Campioni di tutto (in Italia): Sassari vince anche lo scudetto 2014/2015

Si dice che nella vita c'è sempre una prima volta per tutto: una prima volta per provare, una prima volta per riuscirci ed una prima volta per... Vincere.
In questo caso c'è stata la prima volta per il Banco di Sardegna Sassari che dopo Supercoppa Italiana e Coppa Italia riesce ad accaparrarsi anche lo Scudetto.
La finale contro Reggio Emilia (prima volta nelle Finals Scudetto anche per la squadra di Max Menetti) è stata fantastica, con continui capovolgimenti di fronte e gioco duro fino alla fine.
La spunta la squadra con maggiore esperienza (leggi Logan), maggiore fisicità in campo e maggiore capacità di gestire le fasi critiche del gioco.
La stagione appena terminata è stata straordinaria per la squadra allenata da Meo Sacchetti nonostante le tante critiche e l'andamento altalenante soprattutto durante il periodo finale della stagione.
Reggio Emilia ne esce comunque vincitrice, dimostrando che il progetto cominciato circa 1 anno fa, comprendente un ottimo gruppo di giocatori italiani al suo interno, è soggetto solamente a miglioramenti nella stagione successiva.

> _DATI FORNITI_:
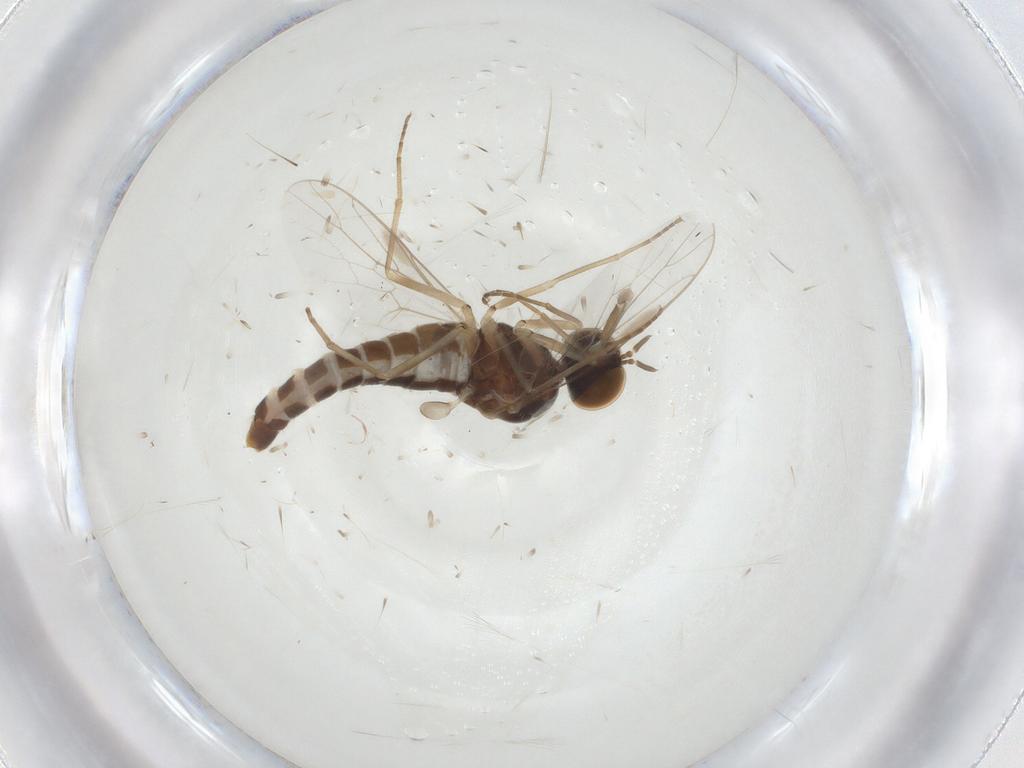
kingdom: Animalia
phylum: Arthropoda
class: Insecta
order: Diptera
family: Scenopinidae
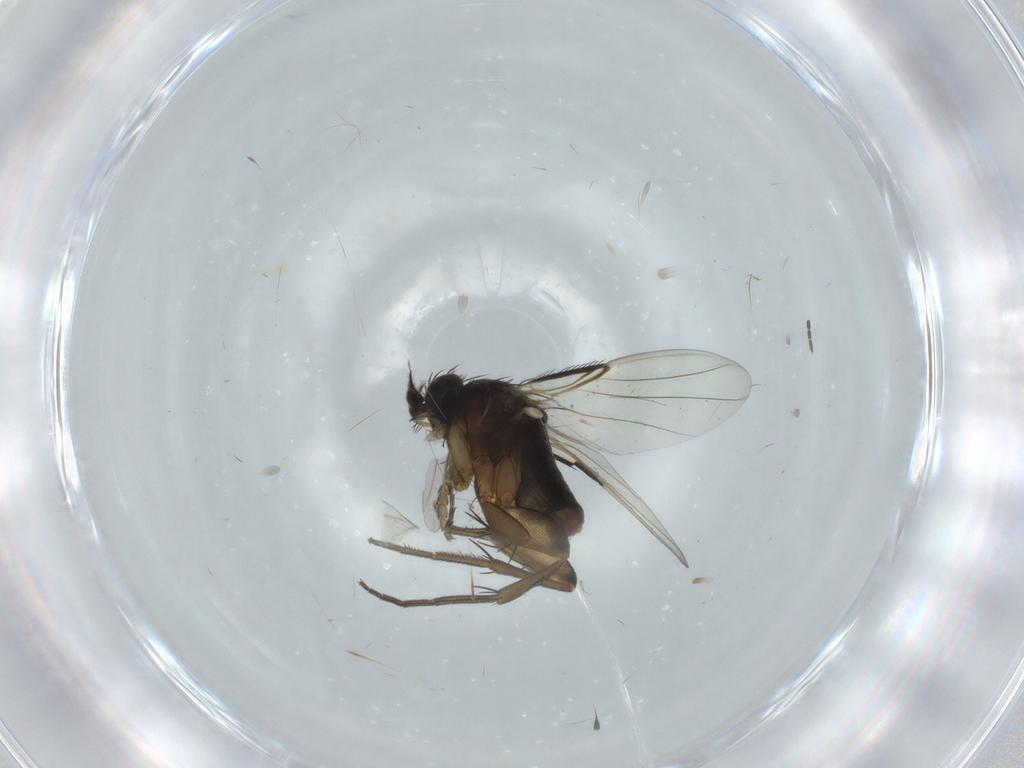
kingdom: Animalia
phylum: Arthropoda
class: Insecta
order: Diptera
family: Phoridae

> _CONSEGNA 1_:
Rispondi alle seguenti domande in base all'estratto sullo scudetto di Sassari.
(a) Quali due trofei aveva già conquistato il Banco di Sardegna Sassari prima dello scudetto?
(b) Chi è l'allenatore di Reggio Emilia?
(c) Chi è l'allenatore di Sassari?
> _CONSEGNA 2_:
Ripeti fedelmente il brano dell'estratto sullo scudetto di Sassari che comincia con "Si dice che" e termina con "fino alla fine.".

> _RISPOSTA SCRITTA 1_:
(a) La Supercoppa Italiana e la Coppa Italia.
(b) Max Menetti.
(c) Meo Sacchetti.

> _RISPOSTA SCRITTA 2_:
Si dice che nella vita c'è sempre una prima volta per tutto: una prima volta per provare, una prima volta per riuscirci ed una prima volta per... Vincere.
In questo caso c'è stata la prima volta per il Banco di Sardegna Sassari che dopo Supercoppa Italiana e Coppa Italia riesce ad accaparrarsi anche lo Scudetto.
La finale contro Reggio Emilia (prima volta nelle Finals Scudetto anche per la squadra di Max Menetti) è stata fantastica, con continui capovolgimenti di fronte e gioco duro fino alla fine.